What needs to be done = Your task is to copy each line in the listing that includes the word "pixels".

Extracted records =
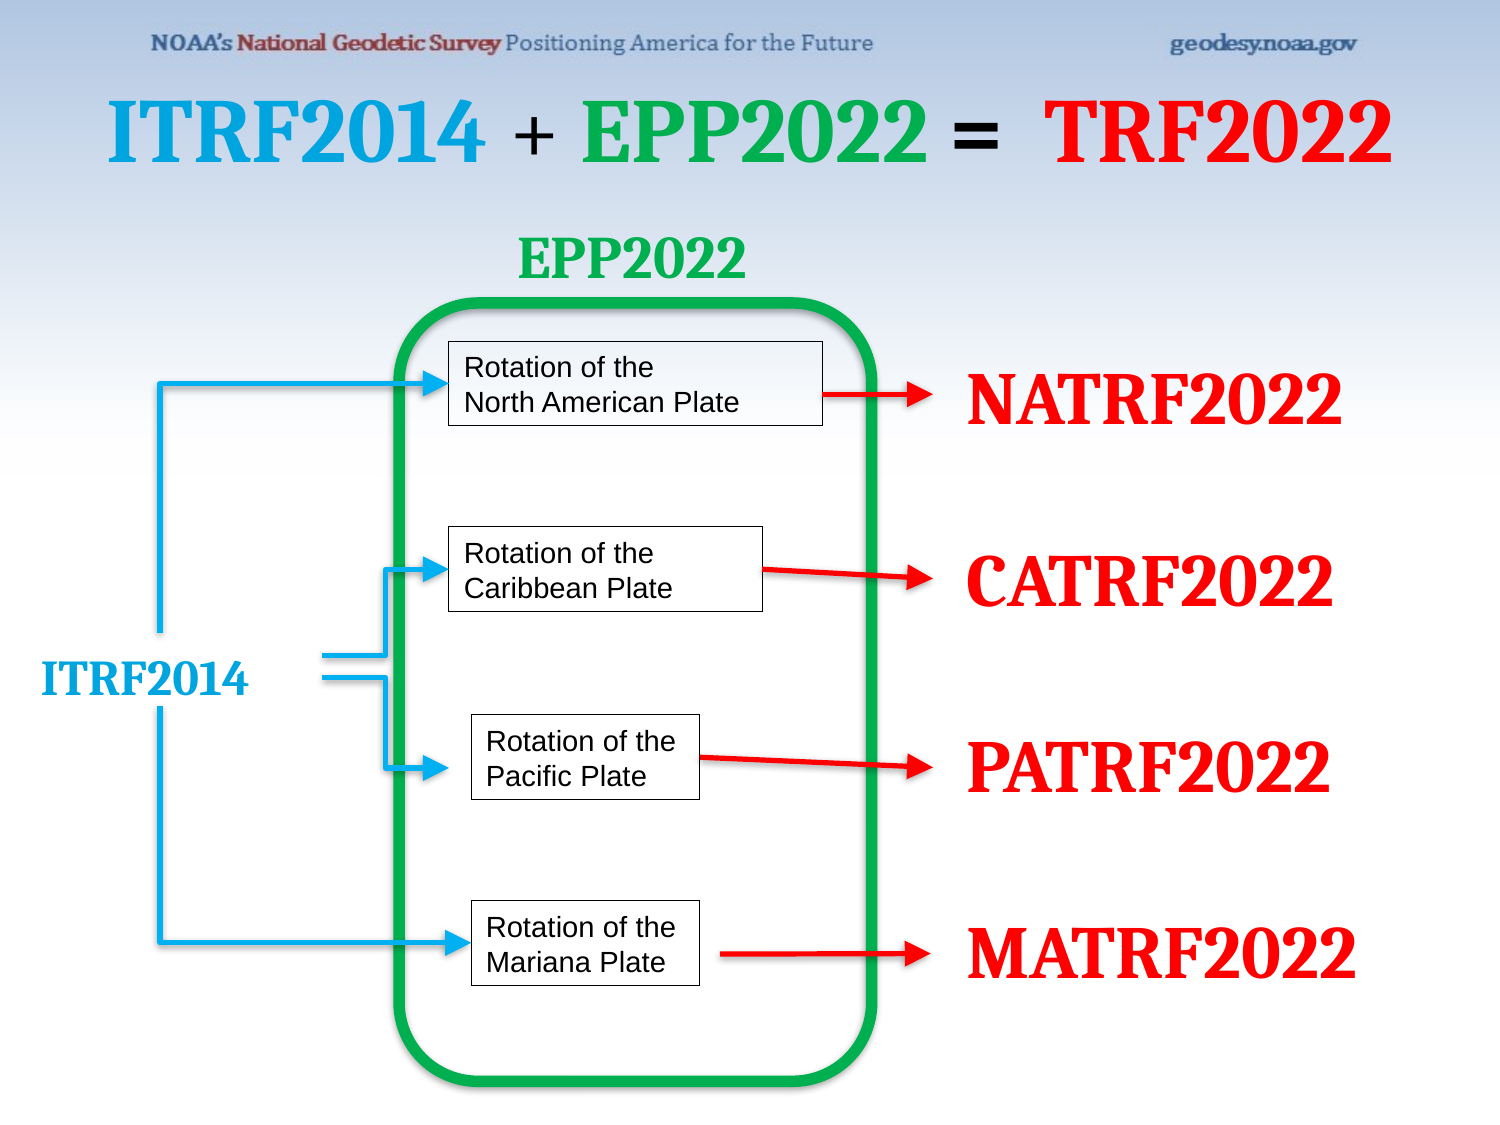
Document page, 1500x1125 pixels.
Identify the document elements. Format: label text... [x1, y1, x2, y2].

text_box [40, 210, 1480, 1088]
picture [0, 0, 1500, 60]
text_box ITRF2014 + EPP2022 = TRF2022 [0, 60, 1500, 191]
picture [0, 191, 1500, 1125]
* * *
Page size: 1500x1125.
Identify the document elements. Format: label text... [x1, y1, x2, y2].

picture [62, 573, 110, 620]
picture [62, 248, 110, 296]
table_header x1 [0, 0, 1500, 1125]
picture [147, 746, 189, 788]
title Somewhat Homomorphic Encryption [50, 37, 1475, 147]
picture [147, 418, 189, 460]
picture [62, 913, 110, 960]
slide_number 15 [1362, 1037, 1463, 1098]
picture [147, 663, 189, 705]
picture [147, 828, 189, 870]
---
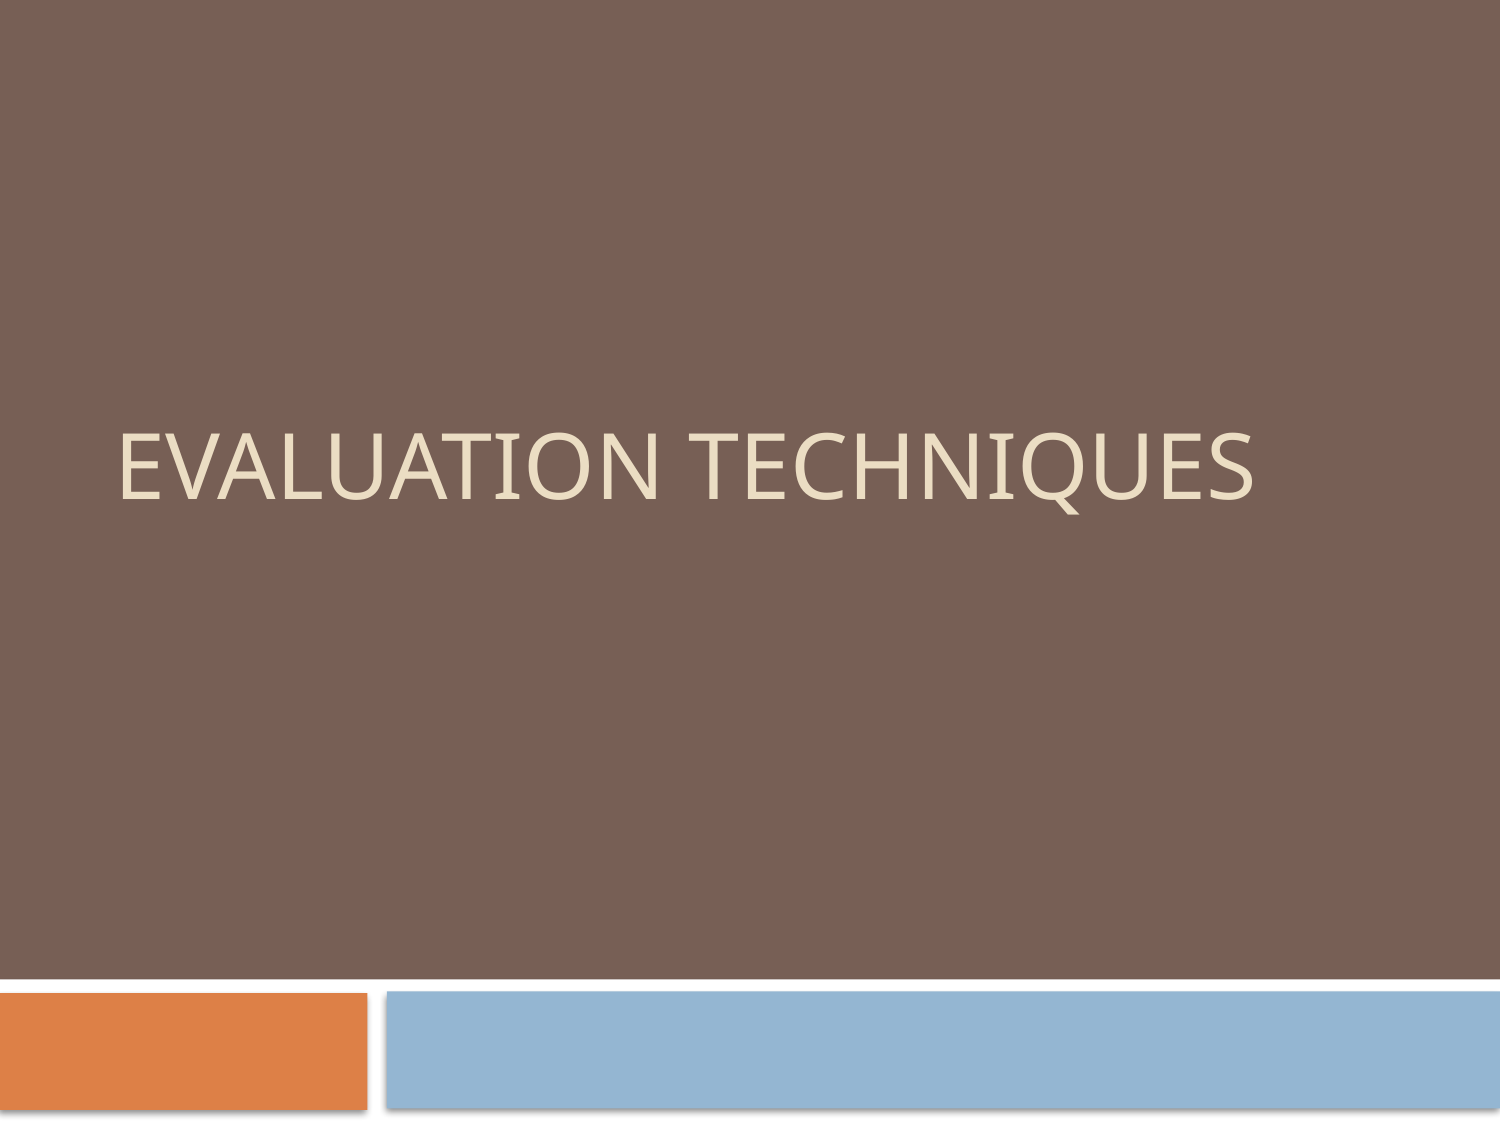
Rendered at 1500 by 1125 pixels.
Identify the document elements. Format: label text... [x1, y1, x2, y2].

Task result =
Document page, 1500x1125 pixels.
Rendered at 1500 by 1125 pixels.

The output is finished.